Judge at the European Court of Human Rights
- Incumbent
- Assumed office 2021
- Succeeded by: Helen Keller

Federal Judge of Switzerland
- In office 2003–2021

Personal details
- Born: Andreas Zünd 8 February 1957 (age 69) St. Gallen, Switzerland
- Citizenship: Swiss
- Party: Social Democratic Party of Switzerland

= Andreas Zünd =

Swiss jurist and judge at the European Court of Human Rights

Andreas Zünd (born 8 February 1957) is a Swiss jurist who has served as a judge at the European Court of Human Rights since 2021.

== Education ==
Zünd studied law at the University of Bern from where he obtained a licentiate in 1982 and doctorate in 1986.

== Professional career ==
After graduation he became a court clerk at the Higher Court of Argovia for a year before he assumed the same duty at the Swiss Federal Court in Lausanne between 1987 until 1996. Besides he acted as the substitute judge for the high court in Argovia between 1987 and 2002 before he assumed as an ordinary Judge at the same court from 2002 to 2004. Concordantly he also acted as a part-time judge at the Federal Court of Switzerland from 1996 to 2004 before he was elected a Federal Judge in Dezember 2003 as the successor of Martin Schubarth.

=== Federal Judge of Switzerland ===
As a Swiss Federal Judge he was involved in several notable cases of public law like the transfer of date from thousands of UBS bank account holders to the French authorities. In Switzerland judges are members of a political party for which Switzerland was often criticized by the Council of Europe.

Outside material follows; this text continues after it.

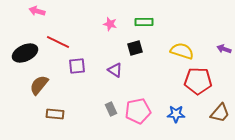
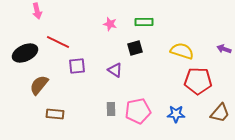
pink arrow: rotated 119 degrees counterclockwise
gray rectangle: rotated 24 degrees clockwise
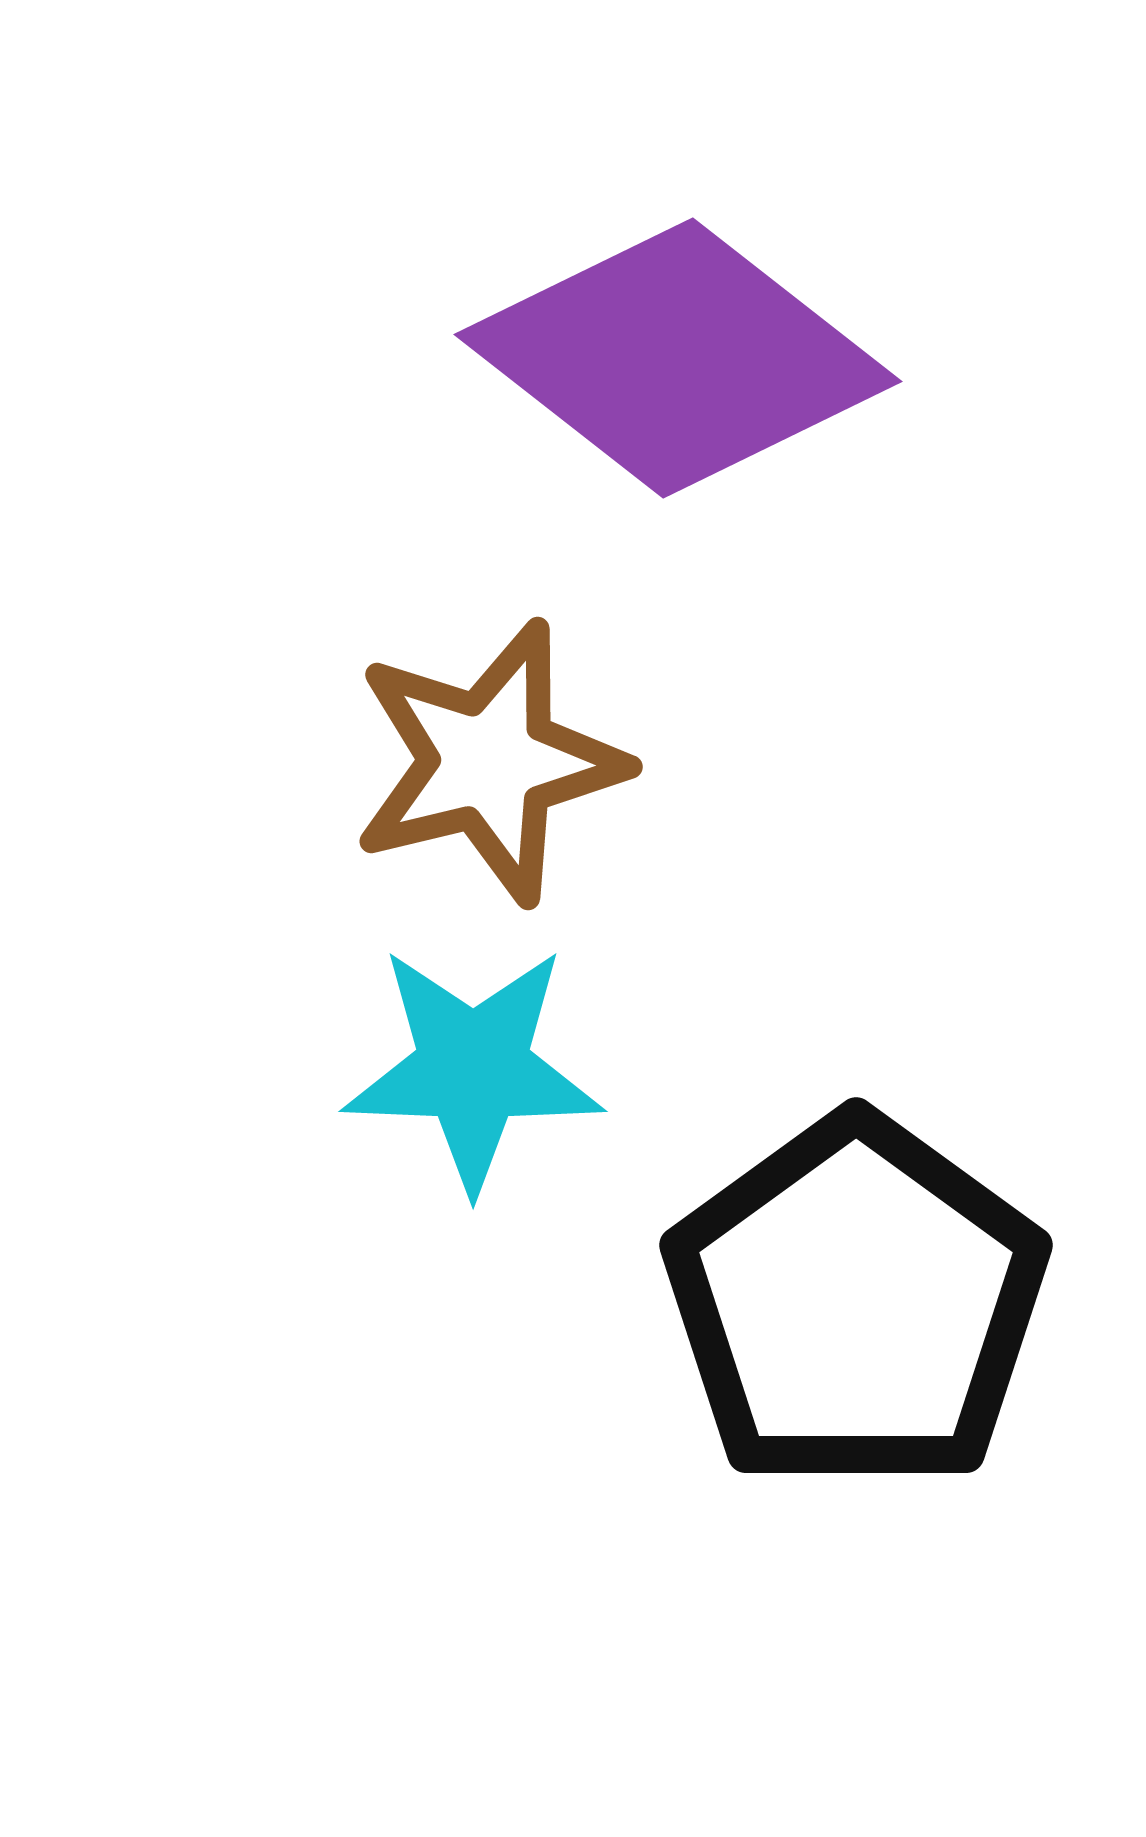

He is a member of the left-wing Social Democratic Party of Switzerland (SP).

=== Judge at the European Court of Human Rights ===
In January 2021 he was elected a Judge of the European Court of Human Rights by the Parliamentary Assembly of the Council of Europe(PACE). He is the sixth judge representing Switzerland at the ECHR and only the second Swiss Federal judge to assumed as a judge at the ECHR.